▶ [Entries provided]:
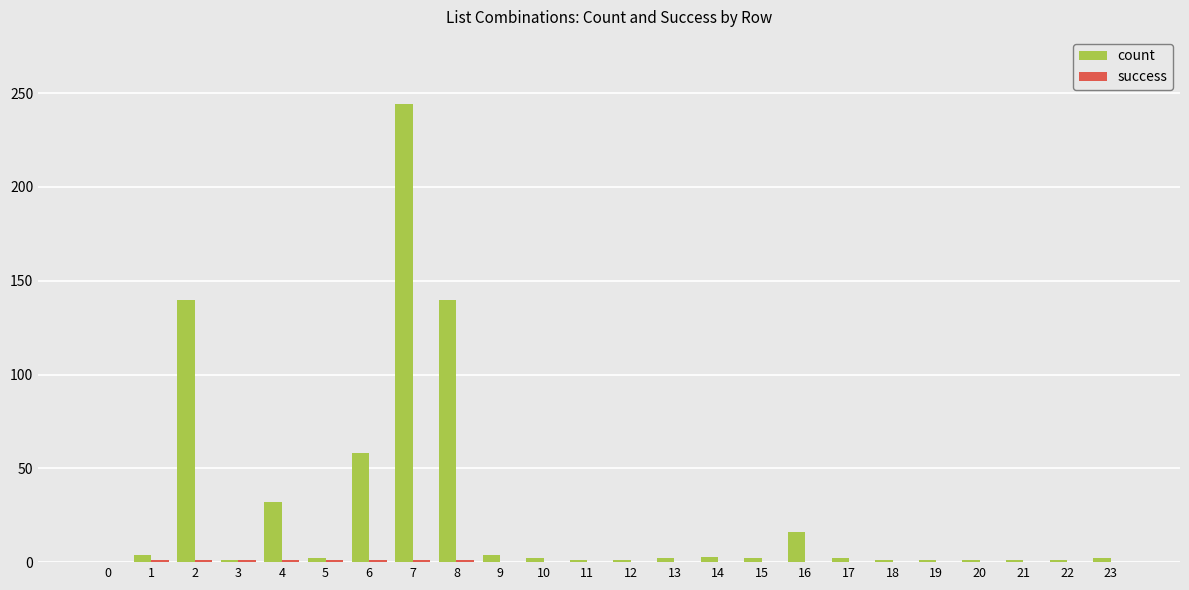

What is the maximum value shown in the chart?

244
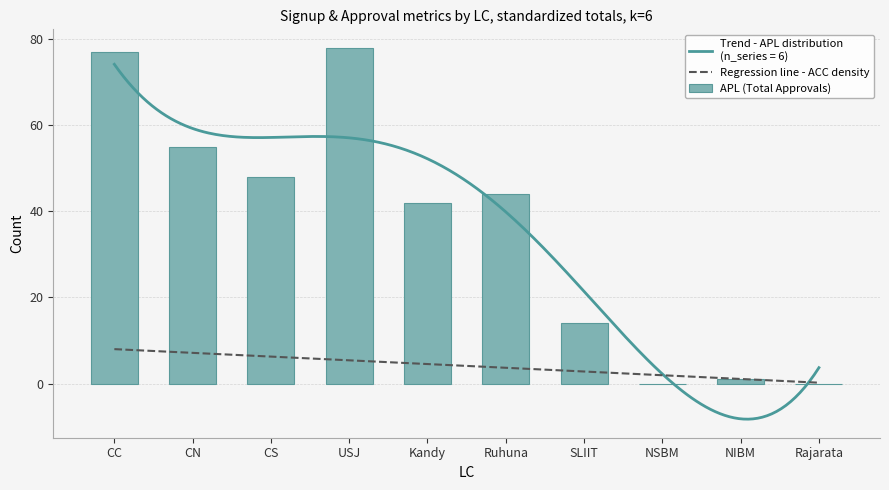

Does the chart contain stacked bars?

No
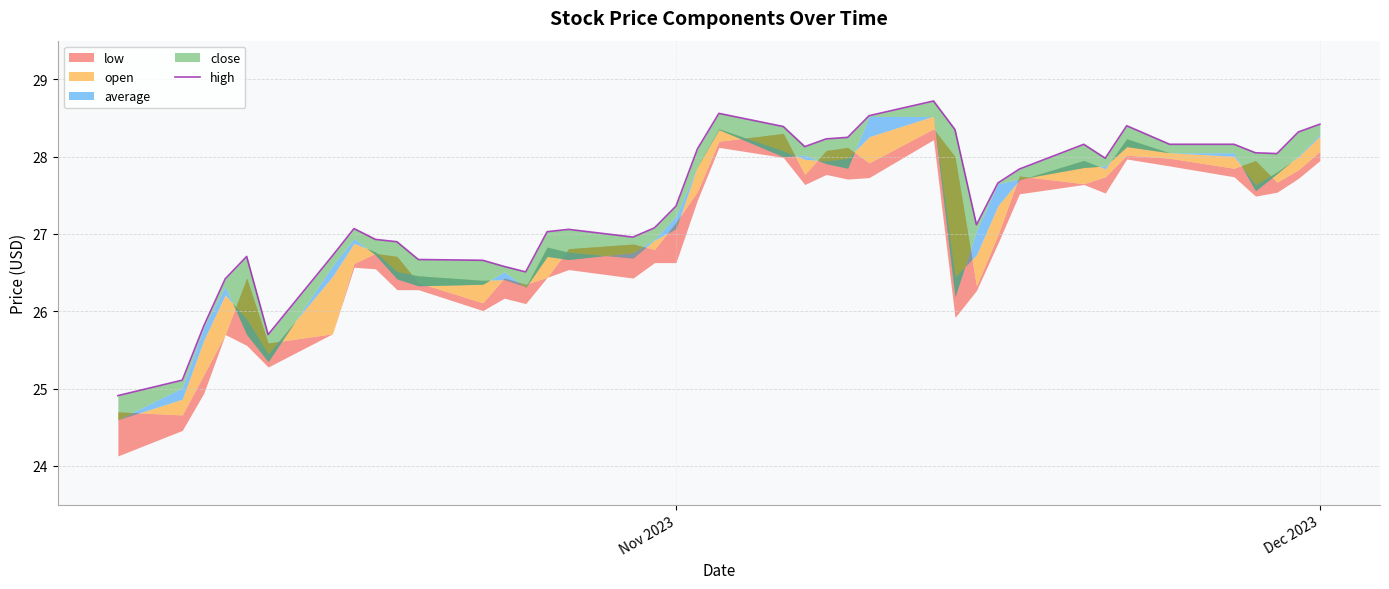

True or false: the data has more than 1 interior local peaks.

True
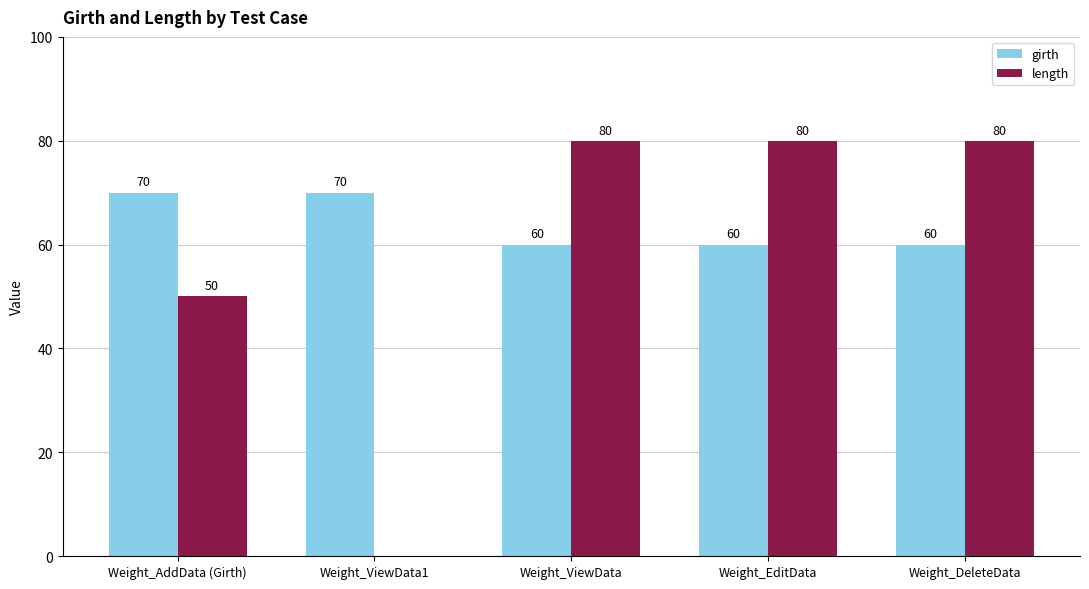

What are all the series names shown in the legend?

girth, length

▶ [Brief]:
Turn the listing above into a numbered list with one entry per line, skipping blank lines and leaving out the pictures.

▶ [Your solution]:
1. What is the maximum value shown in the chart?
2. 244
3. Does the chart contain stacked bars?
4. No
5. True or false: the data has more than 1 interior local peaks.
6. True
7. What are all the series names shown in the legend?
8. girth, length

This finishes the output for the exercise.